About this exercise: Scan the records below. List lines holding "correct".

*** Opening of Records supplied ***

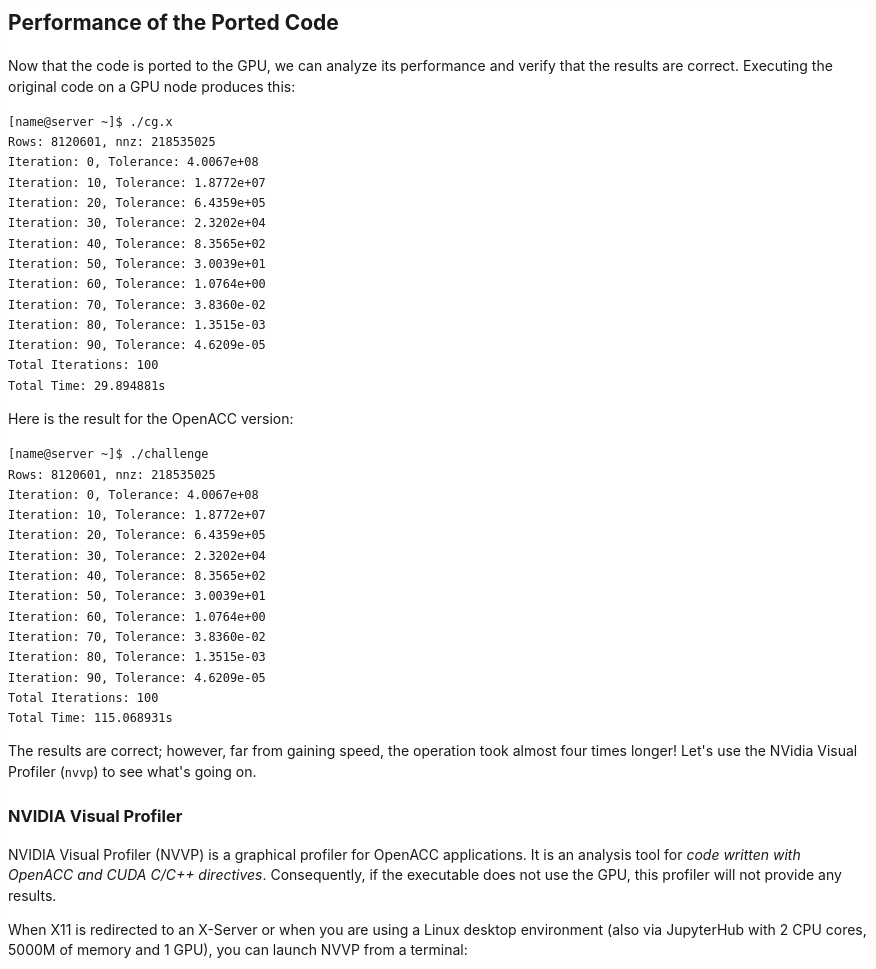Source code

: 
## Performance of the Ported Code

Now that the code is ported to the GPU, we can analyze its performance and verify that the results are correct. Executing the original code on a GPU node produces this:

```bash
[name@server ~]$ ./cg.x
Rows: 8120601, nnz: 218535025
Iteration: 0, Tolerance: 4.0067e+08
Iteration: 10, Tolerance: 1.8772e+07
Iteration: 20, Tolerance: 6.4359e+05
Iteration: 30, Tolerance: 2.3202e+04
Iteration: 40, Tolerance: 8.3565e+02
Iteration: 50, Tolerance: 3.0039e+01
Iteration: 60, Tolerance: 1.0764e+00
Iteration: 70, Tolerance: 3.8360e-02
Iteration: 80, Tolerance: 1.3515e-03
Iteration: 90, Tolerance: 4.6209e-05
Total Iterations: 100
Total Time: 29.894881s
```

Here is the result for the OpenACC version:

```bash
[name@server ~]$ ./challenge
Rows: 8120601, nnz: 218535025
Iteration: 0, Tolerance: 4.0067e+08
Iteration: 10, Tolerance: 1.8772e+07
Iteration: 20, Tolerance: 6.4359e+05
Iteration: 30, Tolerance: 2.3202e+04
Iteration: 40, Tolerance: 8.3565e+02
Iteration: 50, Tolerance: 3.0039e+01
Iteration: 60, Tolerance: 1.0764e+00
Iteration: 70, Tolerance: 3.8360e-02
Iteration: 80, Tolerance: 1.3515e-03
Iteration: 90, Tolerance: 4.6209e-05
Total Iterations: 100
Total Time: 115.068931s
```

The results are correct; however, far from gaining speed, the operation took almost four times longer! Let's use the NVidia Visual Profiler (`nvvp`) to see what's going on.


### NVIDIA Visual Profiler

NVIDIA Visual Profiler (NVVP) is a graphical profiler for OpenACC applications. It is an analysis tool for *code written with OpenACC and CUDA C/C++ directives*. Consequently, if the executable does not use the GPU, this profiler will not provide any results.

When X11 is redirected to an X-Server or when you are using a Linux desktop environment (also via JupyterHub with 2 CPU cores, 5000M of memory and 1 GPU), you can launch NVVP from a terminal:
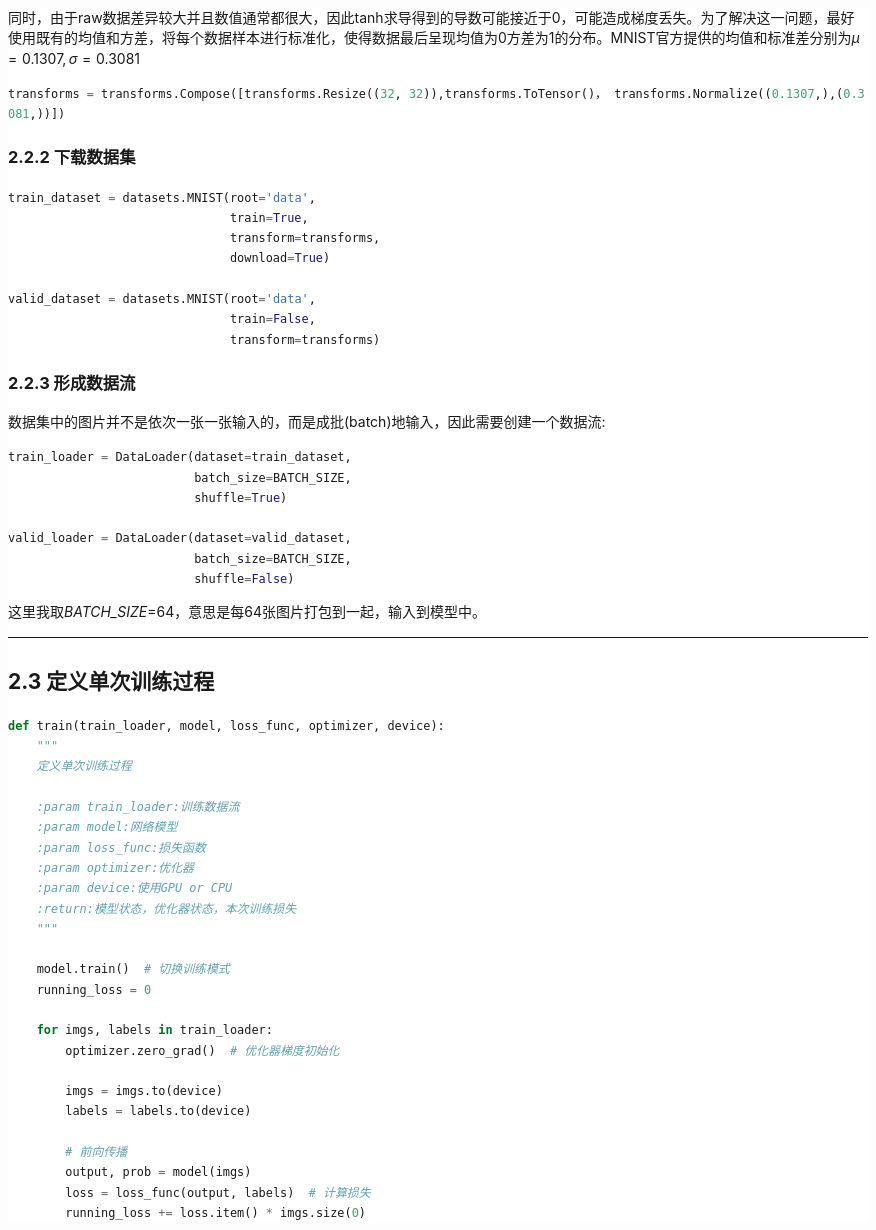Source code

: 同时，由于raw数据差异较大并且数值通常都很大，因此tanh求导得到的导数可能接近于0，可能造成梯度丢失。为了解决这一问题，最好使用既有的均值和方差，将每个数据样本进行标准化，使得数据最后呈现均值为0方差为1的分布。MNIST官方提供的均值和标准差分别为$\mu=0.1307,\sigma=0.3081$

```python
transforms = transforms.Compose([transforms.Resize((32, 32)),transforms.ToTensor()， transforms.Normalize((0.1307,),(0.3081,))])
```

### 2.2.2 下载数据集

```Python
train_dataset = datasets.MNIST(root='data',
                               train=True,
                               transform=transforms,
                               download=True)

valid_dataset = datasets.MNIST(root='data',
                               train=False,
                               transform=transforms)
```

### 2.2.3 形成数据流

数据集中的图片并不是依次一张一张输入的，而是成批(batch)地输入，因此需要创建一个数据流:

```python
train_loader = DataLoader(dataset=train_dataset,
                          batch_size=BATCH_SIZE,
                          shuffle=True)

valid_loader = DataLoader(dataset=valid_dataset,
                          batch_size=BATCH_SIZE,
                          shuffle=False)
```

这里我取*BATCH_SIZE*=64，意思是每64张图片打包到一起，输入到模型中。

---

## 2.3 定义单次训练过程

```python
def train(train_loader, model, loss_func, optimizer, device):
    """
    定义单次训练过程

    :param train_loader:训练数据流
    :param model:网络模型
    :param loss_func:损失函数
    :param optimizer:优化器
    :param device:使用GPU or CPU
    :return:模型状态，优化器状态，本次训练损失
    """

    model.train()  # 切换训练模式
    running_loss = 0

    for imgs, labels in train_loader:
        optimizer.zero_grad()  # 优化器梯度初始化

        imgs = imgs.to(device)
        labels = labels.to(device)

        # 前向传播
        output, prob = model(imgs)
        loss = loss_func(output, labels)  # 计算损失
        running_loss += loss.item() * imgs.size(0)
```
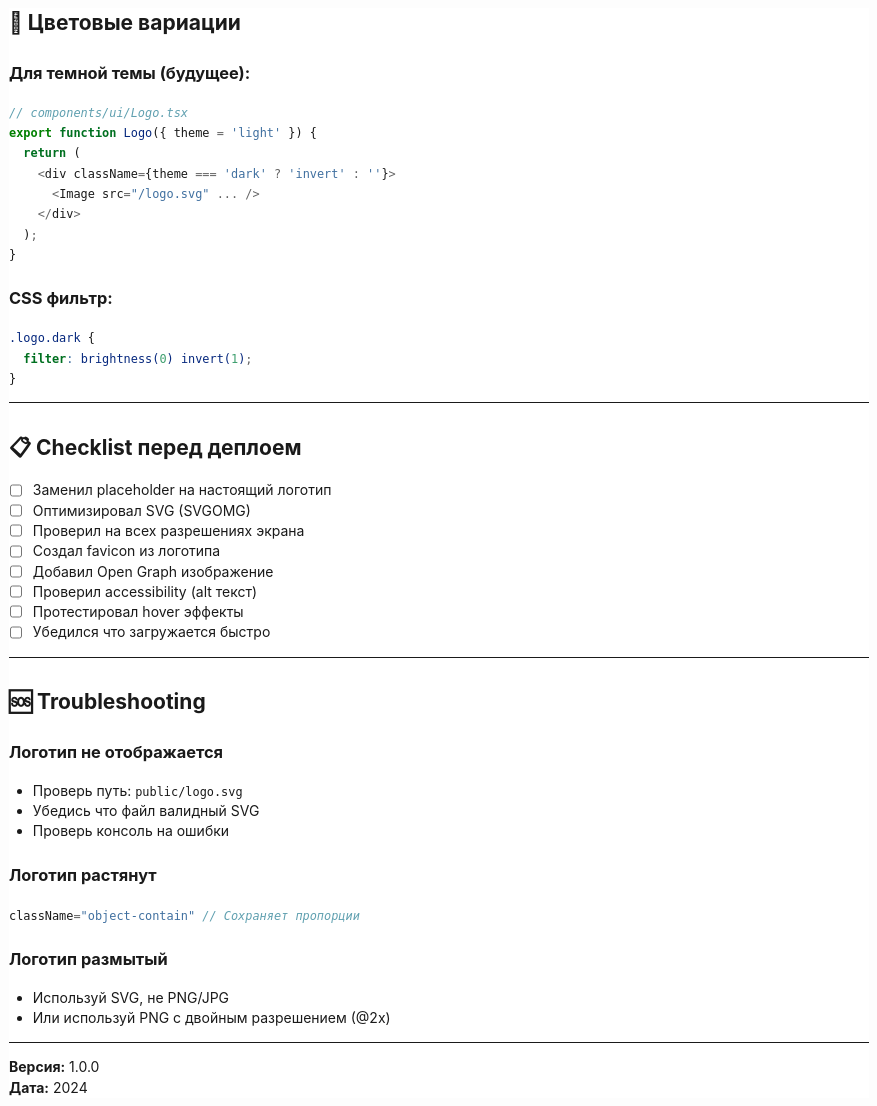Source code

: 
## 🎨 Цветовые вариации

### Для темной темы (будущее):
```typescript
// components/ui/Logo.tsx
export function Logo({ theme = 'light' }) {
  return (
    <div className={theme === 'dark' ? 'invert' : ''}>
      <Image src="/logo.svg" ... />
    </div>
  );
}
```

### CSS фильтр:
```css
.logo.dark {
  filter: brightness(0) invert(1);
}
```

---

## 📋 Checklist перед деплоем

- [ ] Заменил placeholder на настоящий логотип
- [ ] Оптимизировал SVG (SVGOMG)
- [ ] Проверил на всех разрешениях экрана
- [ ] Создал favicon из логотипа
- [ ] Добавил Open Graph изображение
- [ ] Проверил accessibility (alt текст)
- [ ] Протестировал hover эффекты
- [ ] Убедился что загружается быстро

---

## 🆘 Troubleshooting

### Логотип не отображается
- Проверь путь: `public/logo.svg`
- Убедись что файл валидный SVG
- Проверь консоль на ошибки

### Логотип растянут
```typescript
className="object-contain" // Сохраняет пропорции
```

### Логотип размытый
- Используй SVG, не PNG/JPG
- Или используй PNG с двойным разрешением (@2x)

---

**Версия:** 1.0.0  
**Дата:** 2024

*** Close of Records supplied ***

Output below:
Now that the code is ported to the GPU, we can analyze its performance and verify that the results are correct. Executing the original code on a GPU node produces this:
The results are correct; however, far from gaining speed, the operation took almost four times longer! Let's use the NVidia Visual Profiler (`nvvp`) to see what's going on.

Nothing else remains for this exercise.